Selected reviews:

"Taub's piece...made more of an impact because of its length and distinctive tone row."

(12/10/71, New York Times, Composition for Piano)

"Taub's Quintet is a brisk work for winds, strings and piano which features bright, sharp sonorities and is agreeable to listen to."

(2/12/73, New York Times, Quintet I)

"The performances of the evening were vital from start to finish and showed how effective composers can be at interpreting one another's works."

(4/19/75, New York Times, the Composers Ensemble)

"Mr. Taub's music...is full of energy, noise and quotations, and punctuates the obvious pictorial moments with innocent decisiveness. More power to him if he perseveres in musical theater."

(4/3/76, New York Times, Passion, Poison, and Petrifaction)

"Taub's Quintet bespeaks an authentic musical wit and I was thoroughly charmed by it."

(Perspectives of New Music, Fall-Winter 1975, "Two Conferences: A Report on the ASUC and Theory Meetings in Boston" by William E. Benjamin)

"And there were good moments: the trilled well-wrought opening of Bruce Taub's Band Piece."

(Spring 1983, Newsletter of the International League of Women Composers)

"The conference exploded into existence with an exuberant concert by the LSU Wind Ensemble...The high points were undoubtedly Richard Brooks' Collage and the spectacular Band Piece (Chromatic Fantasy) by Bruce Taub, both of which were enthusiastically received by the large audience. Band Piece, intended as an homage to composer Ross Lee Finney on his seventy-fifth birthday, set up a consistent momentum dramatically terminated by stupendous, reiterated sonorities."

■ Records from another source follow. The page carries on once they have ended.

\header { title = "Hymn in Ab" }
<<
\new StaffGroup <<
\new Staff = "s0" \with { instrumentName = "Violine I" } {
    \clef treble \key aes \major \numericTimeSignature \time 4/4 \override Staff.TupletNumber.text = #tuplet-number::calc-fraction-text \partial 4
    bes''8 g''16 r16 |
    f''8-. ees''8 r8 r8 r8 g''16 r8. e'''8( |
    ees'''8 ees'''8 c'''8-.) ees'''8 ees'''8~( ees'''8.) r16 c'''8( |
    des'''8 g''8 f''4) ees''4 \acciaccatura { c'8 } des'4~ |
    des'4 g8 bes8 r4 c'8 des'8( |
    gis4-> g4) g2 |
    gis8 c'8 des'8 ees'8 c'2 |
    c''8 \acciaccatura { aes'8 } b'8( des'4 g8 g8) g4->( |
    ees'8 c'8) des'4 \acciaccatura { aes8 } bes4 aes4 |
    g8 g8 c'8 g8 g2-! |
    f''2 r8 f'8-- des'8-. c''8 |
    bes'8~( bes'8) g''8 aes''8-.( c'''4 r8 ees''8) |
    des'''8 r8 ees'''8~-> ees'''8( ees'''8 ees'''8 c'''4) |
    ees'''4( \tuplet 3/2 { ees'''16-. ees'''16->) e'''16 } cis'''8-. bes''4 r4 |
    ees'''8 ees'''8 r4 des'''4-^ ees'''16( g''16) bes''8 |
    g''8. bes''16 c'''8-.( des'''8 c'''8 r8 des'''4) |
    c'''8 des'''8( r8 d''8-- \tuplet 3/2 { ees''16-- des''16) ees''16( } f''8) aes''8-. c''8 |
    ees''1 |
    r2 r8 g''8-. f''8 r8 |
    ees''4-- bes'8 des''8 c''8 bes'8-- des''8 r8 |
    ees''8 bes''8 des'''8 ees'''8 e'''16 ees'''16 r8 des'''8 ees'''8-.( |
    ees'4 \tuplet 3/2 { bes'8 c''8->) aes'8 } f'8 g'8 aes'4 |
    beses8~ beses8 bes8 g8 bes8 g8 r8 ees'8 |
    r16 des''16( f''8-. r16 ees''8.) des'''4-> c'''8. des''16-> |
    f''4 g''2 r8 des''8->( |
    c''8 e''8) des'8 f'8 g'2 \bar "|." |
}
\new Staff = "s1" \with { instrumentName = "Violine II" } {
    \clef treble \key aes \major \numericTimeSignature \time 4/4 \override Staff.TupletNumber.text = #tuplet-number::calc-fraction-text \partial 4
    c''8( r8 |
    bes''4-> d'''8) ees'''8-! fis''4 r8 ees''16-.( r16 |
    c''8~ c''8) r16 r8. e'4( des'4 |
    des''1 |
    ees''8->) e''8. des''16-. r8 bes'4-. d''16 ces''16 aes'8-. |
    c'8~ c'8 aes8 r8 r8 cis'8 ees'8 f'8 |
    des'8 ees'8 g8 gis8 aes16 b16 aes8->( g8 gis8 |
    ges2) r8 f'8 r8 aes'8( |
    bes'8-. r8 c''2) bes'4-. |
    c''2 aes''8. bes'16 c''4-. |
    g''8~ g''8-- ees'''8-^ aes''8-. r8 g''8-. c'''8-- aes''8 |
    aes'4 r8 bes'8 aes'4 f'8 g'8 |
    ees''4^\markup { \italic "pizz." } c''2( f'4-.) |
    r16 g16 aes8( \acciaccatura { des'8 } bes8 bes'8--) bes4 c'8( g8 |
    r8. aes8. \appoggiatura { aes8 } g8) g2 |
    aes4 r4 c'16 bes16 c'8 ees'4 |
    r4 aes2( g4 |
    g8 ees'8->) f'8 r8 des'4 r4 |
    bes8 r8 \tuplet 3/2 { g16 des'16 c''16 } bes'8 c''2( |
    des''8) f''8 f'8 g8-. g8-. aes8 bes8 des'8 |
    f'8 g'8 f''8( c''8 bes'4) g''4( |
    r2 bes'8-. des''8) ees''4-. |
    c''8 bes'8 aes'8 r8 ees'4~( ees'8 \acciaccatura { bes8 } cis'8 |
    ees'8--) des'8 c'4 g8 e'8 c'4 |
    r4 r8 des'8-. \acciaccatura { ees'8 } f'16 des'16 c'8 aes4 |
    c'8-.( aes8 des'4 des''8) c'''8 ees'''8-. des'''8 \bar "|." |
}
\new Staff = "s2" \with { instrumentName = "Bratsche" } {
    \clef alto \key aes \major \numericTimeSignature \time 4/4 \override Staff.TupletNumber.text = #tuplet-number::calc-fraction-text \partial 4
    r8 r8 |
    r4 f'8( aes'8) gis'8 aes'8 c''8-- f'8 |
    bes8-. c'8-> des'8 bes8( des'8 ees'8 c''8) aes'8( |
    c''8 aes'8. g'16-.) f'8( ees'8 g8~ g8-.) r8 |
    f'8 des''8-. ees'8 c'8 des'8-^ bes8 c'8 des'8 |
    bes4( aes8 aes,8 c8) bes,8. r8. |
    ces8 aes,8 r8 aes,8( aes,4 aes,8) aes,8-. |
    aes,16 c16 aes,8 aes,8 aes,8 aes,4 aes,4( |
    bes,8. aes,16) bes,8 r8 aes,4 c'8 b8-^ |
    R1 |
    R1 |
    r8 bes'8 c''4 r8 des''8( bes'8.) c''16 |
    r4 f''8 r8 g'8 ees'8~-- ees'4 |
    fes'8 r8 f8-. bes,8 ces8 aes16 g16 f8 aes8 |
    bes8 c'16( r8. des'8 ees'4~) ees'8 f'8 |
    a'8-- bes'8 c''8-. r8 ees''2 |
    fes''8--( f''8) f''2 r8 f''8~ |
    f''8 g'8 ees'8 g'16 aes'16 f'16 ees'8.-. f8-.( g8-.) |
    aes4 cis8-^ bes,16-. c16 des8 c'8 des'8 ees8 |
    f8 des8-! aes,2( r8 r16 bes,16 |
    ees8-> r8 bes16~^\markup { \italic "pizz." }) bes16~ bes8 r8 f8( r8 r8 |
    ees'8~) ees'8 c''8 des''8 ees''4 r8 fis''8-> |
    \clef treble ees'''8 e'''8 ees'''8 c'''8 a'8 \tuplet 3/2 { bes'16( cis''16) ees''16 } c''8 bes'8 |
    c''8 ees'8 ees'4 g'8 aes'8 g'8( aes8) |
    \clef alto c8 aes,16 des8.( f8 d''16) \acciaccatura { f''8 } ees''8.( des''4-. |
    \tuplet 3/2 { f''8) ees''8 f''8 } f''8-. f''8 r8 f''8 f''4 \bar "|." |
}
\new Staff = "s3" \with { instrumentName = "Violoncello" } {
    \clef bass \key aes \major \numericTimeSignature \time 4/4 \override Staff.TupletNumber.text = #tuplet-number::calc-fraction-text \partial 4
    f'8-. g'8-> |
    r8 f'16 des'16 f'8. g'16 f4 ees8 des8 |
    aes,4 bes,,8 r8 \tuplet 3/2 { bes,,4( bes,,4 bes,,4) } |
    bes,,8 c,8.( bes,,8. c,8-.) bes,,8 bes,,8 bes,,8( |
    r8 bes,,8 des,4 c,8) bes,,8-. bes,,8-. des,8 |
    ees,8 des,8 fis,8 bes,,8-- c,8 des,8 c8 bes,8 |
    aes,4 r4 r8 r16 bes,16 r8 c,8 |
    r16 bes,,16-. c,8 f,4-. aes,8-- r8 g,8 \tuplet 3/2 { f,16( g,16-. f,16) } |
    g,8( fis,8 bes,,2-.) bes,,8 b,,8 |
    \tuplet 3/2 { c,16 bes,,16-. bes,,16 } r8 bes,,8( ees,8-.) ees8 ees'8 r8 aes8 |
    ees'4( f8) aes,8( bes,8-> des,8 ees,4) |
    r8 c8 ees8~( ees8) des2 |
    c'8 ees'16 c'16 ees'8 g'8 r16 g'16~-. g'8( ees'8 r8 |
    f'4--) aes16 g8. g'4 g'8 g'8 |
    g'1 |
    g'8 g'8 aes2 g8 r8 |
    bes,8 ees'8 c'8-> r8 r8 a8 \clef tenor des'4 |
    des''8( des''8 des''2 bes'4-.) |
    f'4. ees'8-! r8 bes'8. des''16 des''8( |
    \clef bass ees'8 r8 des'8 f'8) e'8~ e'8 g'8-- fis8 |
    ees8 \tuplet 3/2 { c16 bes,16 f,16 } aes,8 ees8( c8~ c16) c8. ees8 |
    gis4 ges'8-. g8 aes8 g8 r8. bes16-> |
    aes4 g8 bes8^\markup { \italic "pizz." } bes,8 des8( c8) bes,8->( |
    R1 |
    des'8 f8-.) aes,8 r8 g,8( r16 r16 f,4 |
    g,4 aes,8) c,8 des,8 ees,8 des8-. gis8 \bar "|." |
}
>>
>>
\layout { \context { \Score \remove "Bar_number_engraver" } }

(1982/83, Perspectives of New Music)

"One would not readily expect to encounter poignant irony in the work of an aspiring young mainstream composer...it is also ironically - and astutely - free for the most part from the bald cliches that customarily qualify as jazz influence in concert music."

(MLA Notes, June 1988, Fragile Lady)

"The pun on the word "four" in Taub's title betrays the witty side of a composer whose work has been referred to as "poignant" and "ironic" and who has been able to demonstrate a penchant for theater as well, as in his choice of a George Bernard Shaw play as the basis for his short chamber opera Passion, Poison and Petrifaction or the Fatal Gazogene."

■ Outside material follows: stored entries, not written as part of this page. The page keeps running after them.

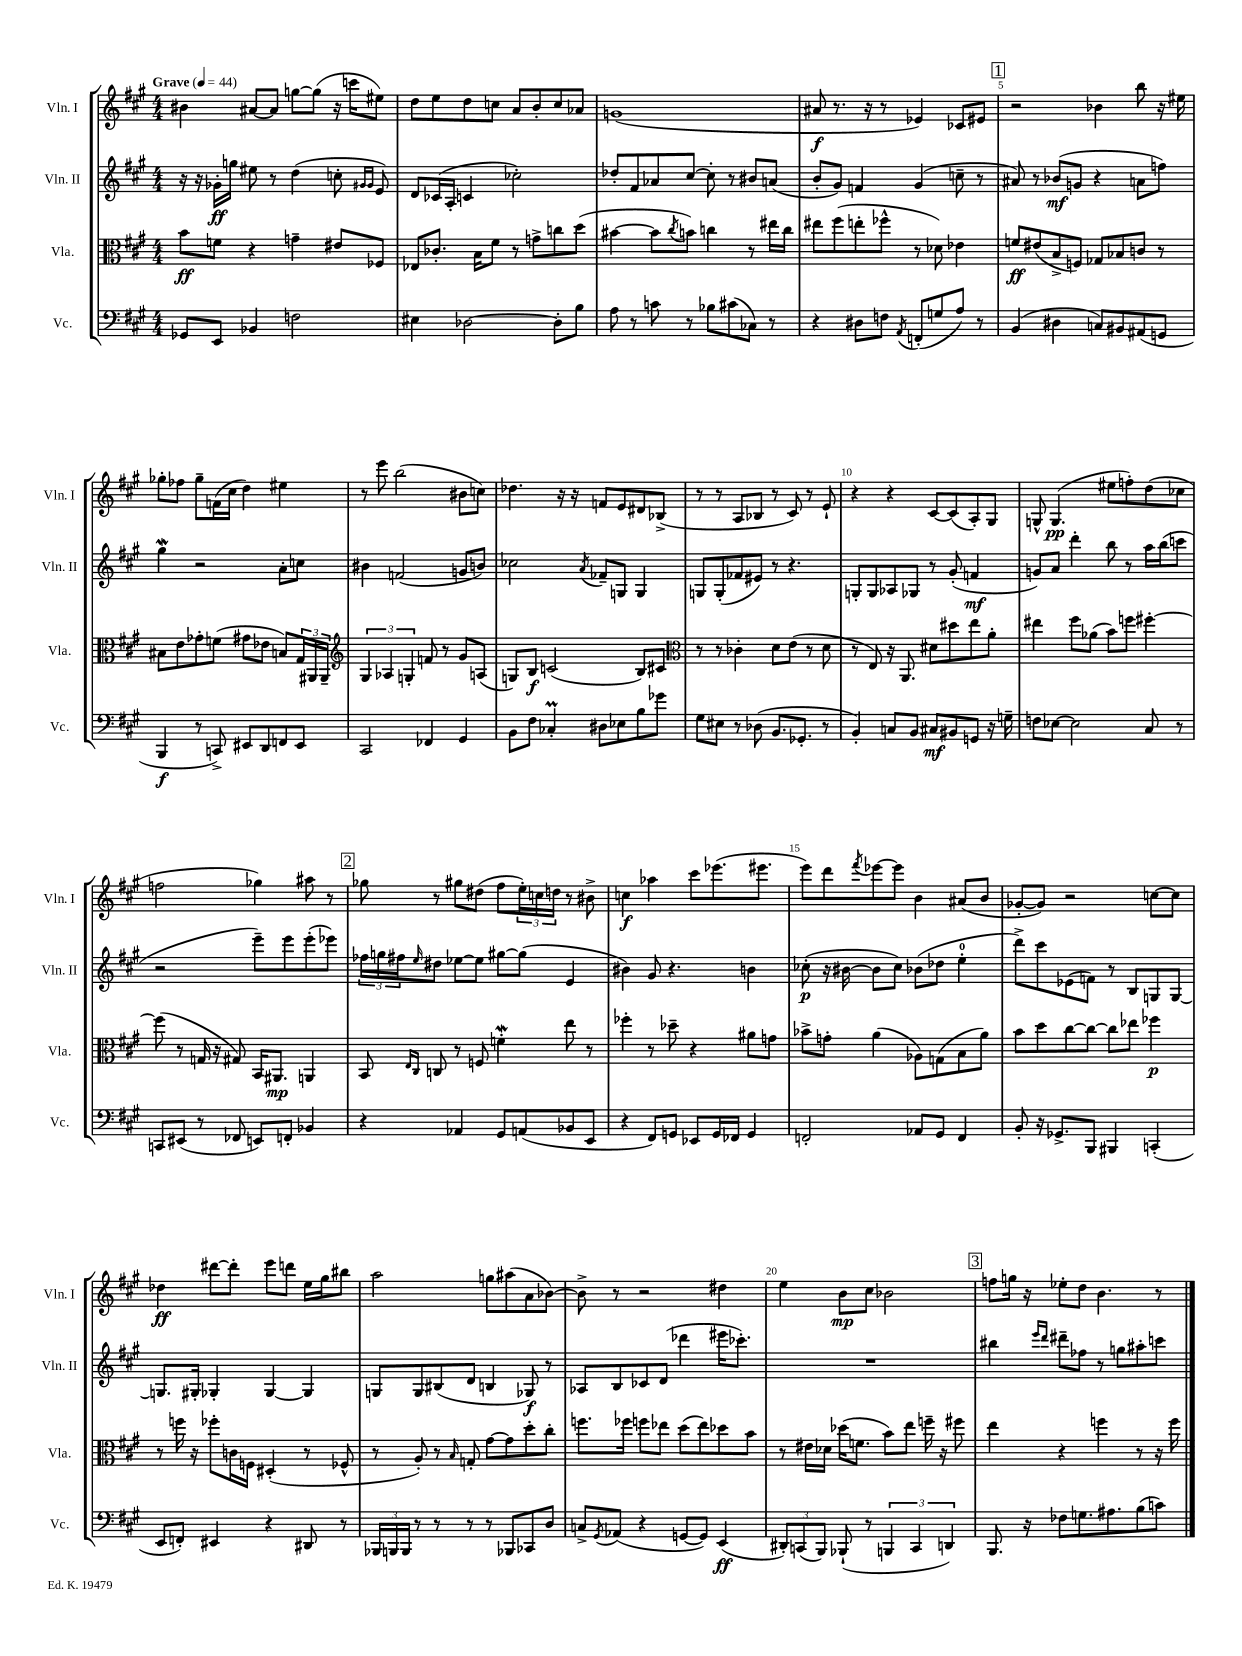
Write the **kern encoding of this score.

**kern	**kern	**kern	**kern
*staff4	*staff3	*staff2	*staff1
*clefF4	*clefC3	*clefG2	*clefG2
*k[f#c#g#]	*k[f#c#g#]	*k[f#c#g#]	*k[f#c#g#]
*M4/4	*M4/4	*M4/4	*M4/4
*MM44	*MM44	*MM44	*MM44
8GG-	8b	16r	4b#
.	.	16r	.
8EE	8f	16g-'	.
.	.	16gg	.
4BB-	4r	8ee#	[8a#
.	.	8r	8a#]
2F	4g~	(4dd	[8gg
.	.	.	(8gg]
.	8e#	8cc'	16r
.	.	.	16ccc
.	.	16qqg#	.
.	.	16qqg#	.
.	8F-	8e)	8ee#)
=	=	=	=
4E#	8E-	8d	8dd
.	8.c-'	(16c-	8ee
.	.	16A'	.
[2D-	.	4c	8dd
.	16B	.	.
.	8f#	.	8cc
.	8r	2cc-')	8a
.	8g^	.	8b'
8D-']	8cc	.	8cc
8B	(8dd	.	8a-
=	=	=	=
8A	[4b#	8dd-'	(1g
8r	.	8f#	.
8c	8b#]	8a-	.
.	8qcc#	.	.
8r	8b)	[8cc#	.
8B-	4cc	8cc#']	.
(8c#	.	8r	.
8C-)	8r	8b#	.
8r	16ee#	(8a	.
.	16cc	.	.
=	=	=	=
4r	8ee#	8b'	8a#
.	(8ff#	8g#)	8.r
8D#	8ee'	4f	.
.	.	.	16r
8F	8ff-^^	.	8r
8qAA	.	.	.
(8FF'	8r	(4g#	4e-)
8G	8d-)	.	.
8A)	4e-	8cc~	8c-
8r	.	8r	8e#
=	=	=	=
(4BB	8f	8a#)	2r
.	(8e#	8r	.
4D#	8B^	(8b-	.
.	8F)	8g	.
8C)	8G-	4r	4b-
8BB#	8B-	.	.
(8AA#	8c	8a	8bb
8GG	8r	8ff)	16r
.	.	.	16ee#
=	=	=	=
4BBB	8B#	4gg#	8gg-'
.	8e	.	8ff-
8r	8g-'	2r	8gg-~
8CC^)	(8f	.	(16f
.	.	.	16cc#
8EE#	8g#	.	4dd)
8DD	8e-	.	.
8FF	8B)	8a'	4ee#
8EE#	24G#	8cc	.
.	24AA#	.	.
.	24AA#~	.	.
=	=	=	=
*	*clefG2	*	*
2CC#	6G#	4b#	8r
.	.	.	8eee
.	6A-	.	.
.	.	(2f	(2bb
.	6G'	.	.
4FF-	8f	.	.
.	8r	.	.
4GG#	8g#	8g	8b#
.	(8A	8b)	8cc)
=	=	=	=
8BB	8G)	2cc-	4.dd-
8F#	8B	.	.
4C-'	(2c	.	.
.	.	.	16r
.	.	.	16r
.	.	8qa	.
8D#	.	8f-~	8f
8E-	.	8G	8e
8B	8B)	4G	8d#
8g-	8c#	.	(8B-^
=	=	=	=
*	*clefC3	*	*
8G#	8r	8G	8r
8E#	8r	(8G'	8r
8r	4c-'	8f-	8A
(8D-	.	8e#)	8B-
8.BB	8d	8r	8r
.	(8e	4.r	8c#)
8.GG-'	.	.	.
.	8r	.	8r
8r	8d	.	8e`
=	=	=	=
4BB')	8r	8G'	4r
.	8E)	8G	.
8C	16r	8A-	4r
.	8.AA	.	.
8BB	.	8G-	.
8C#	8d#	8r	[8c#
8BB#	8dd#	(8g#'	(8c#]
8GG	8ee	4f	8A')
16r	8a'	.	8G#
16G~	.	.	.
=	=	=	=
8F	4ee#	8g)	8G^^
[8E-	.	8a	(4.G
2E-]	8ff#	4ddd'	.
.	(8a-	.	.
.	8b)	8bb	8ee#
.	8ff	8r	8ff')
8C#	[4ff#'	16aa	(8dd
.	.	(16bb	.
8r	.	8ccc	8cc-
=	=	=	=
8CC	(8ff#]	2r	2ff
(8EE#	8r	.	.
8r	16G	.	.
.	16r	.	.
8FF-	8G#)	.	.
8EE)	16BB	8eee~)	4gg-)
.	8.AA#	.	.
8FF'	.	8eee	.
4BB-	4AA	(8eee'	8aa#
.	.	8eee-)	8r
=	=	=	=
4r	8BB	24ff-	8gg-
.	.	24gg	.
.	.	24ff#	.
.	16qqE	.	.
.	16qqC#	16qqee	.
.	8C	8dd#	8r
4AA-	8r	[8ee-	8gg#
.	8F	8ee-]	(8dd#
8GG#	4f'	[8gg#	8ff#
(8AA	.	(8gg#]	24ee')
.	.	.	24cc
.	.	.	24dd
8BB-	8ee	4e	8r
8EE	8r	.	8b#^
=	=	=	=
4r	4ff-'	4b#)	4cc
8FF#)	8r	8g#	4aa-
8GG	8dd-~	4.r	.
8EE-	4r	.	8ccc#
16GG	.	.	(8.eee-
16FF-	.	.	.
4GG	8a#	4b	.
.	.	.	8.eee#
.	8g	.	.
=	=	=	=
2FF'	8b-^	(8cc-'	8eee)
.	8g'	16r	8ddd
.	.	[16b#	.
.	.	.	8qfff#
.	(4a	8b#]	[8eee-
.	.	8cc-)	8eee-]
8AA-	8A-)	(8b-	4b
8GG#	(8G	8dd-	.
4FF	8B	4ee'	(8a#
.	8a)	.	8b
=	=	=	=
8BB'	8b	8ddd^)	[8g-'
16r	8dd	8ccc#	8g-])
8.GG-^	.	.	.
.	[8cc#	(8e-	2r
8BBB	8cc#_	8f)	.
4BBB#	8cc#]	8r	.
.	8ee-	8B	.
(4CC'	4ff-	8G	[8cc
.	.	[8G	8cc]
=	=	=	=
8EE	8r	8.G]	4dd-
8FF')	16ff	.	.
.	16r	16G#'	.
4EE#	8ff-'	4G-'	[8ddd#
.	16c	.	8ddd#']
.	16F	.	.
4r	(4D#'	[4G-	8eee
.	.	.	8ddd
8DD#	8r	4G-]	16ee
.	.	.	16gg#
8r	8F-^^	.	8bb#
=	=	=	=
24BBB-	8r	8G	2aa
24BBB	.	.	.
24BBB	.	.	.
8r	8A')	8G	.
8r	8r	(8B#	.
.	16qqB	.	.
8r	8G'	8d	.
8r	[8g#	4B	8gg
8BBB-	8g#]	.	(8aa#
8CC-	8dd'	8G-)	8a
8D	8cc#'	8r	[8b-)
=	=	=	=
8C^	8.ff	8A-	8b-^]
8qGG#	.	.	.
(8AA-	.	8B	8r
.	16ff-	.	.
4r	8ff	8c-	2r
.	8ee-	(8d	.
[8GG	(8dd	4ddd-	.
8GG])	8ee-)	.	.
(4EE	8dd-	16eee#	4dd#
.	.	8.ccc-')	.
.	8b	.	.
=	=	=	=
12DD#')	8r	1r	4ee
(12CC	.	.	.
.	16e#	.	.
12BBB)	.	.	.
.	16d-	.	.
(8BBB-`	(16dd-	.	8b
.	8.f	.	.
8r	.	.	8cc#
6BBB	8b)	.	2b-
.	8ee	.	.
6CC	.	.	.
.	16ff~	.	.
.	16r	.	.
6DD)	.	.	.
.	8ff#	.	.
=	=	=	=
8.BBB	4ee	4bb#	8ff
.	.	.	16gg
16r	.	.	16r
.	.	16qqeee	.
.	.	16qqddd	.
8F-	4r	8ddd#~	8ee-'
8.G	.	8ff-	8dd
.	4ff	8r	4.b
8.A#	.	.	.
.	.	8gg	.
(8B	8r	8aa#'	.
8c)	16r	8ccc	8r
.	16ff	.	.
==	==	==	==
*-	*-	*-	*-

(MLA Notes, March 1990, Variations Four String Quartet)

"...basking in Brahmsian richness. Taub eschews effects; every note takes its place in fervent and disciplined musical discourse."

(Piano Quarterly, May 1992, Preludes)

"Taub is adept at connecting and overlapping fragmented colors and evoking a Bergian sense of cataclysmic drama."

(Cleveland Plain Dealer, February 15, 1996)

"Bruce Taub’s Sonata for solo viola boasts an imaginative use of a head-motive to help unify the work. The work is not easy to play, but is very effectively written for the instrument. The work has an unexpected ending that, like the surprise coda to a good story, we should not give away here."

(MLA Notes, March 1996)

"This work (Lady Mondegreen’s Dances) is music of extraordinary density, throughout its three movements (played attacca), there is rarely a moment where more than one or two instrumental lines are at rest. Within music of such thickness and weight, Taub manages to create effects. Rhythmic motives appear throughout, at times independent, but more often strategically woven into the textures as rhythmic unisons. This, coupled with Taub’s economical use of musical material, makes Lady Mondegreen’s Dances an intriguing work: harmonically and texturally dense (almost relentlessly so), yet treated with a carefully composed classical sense."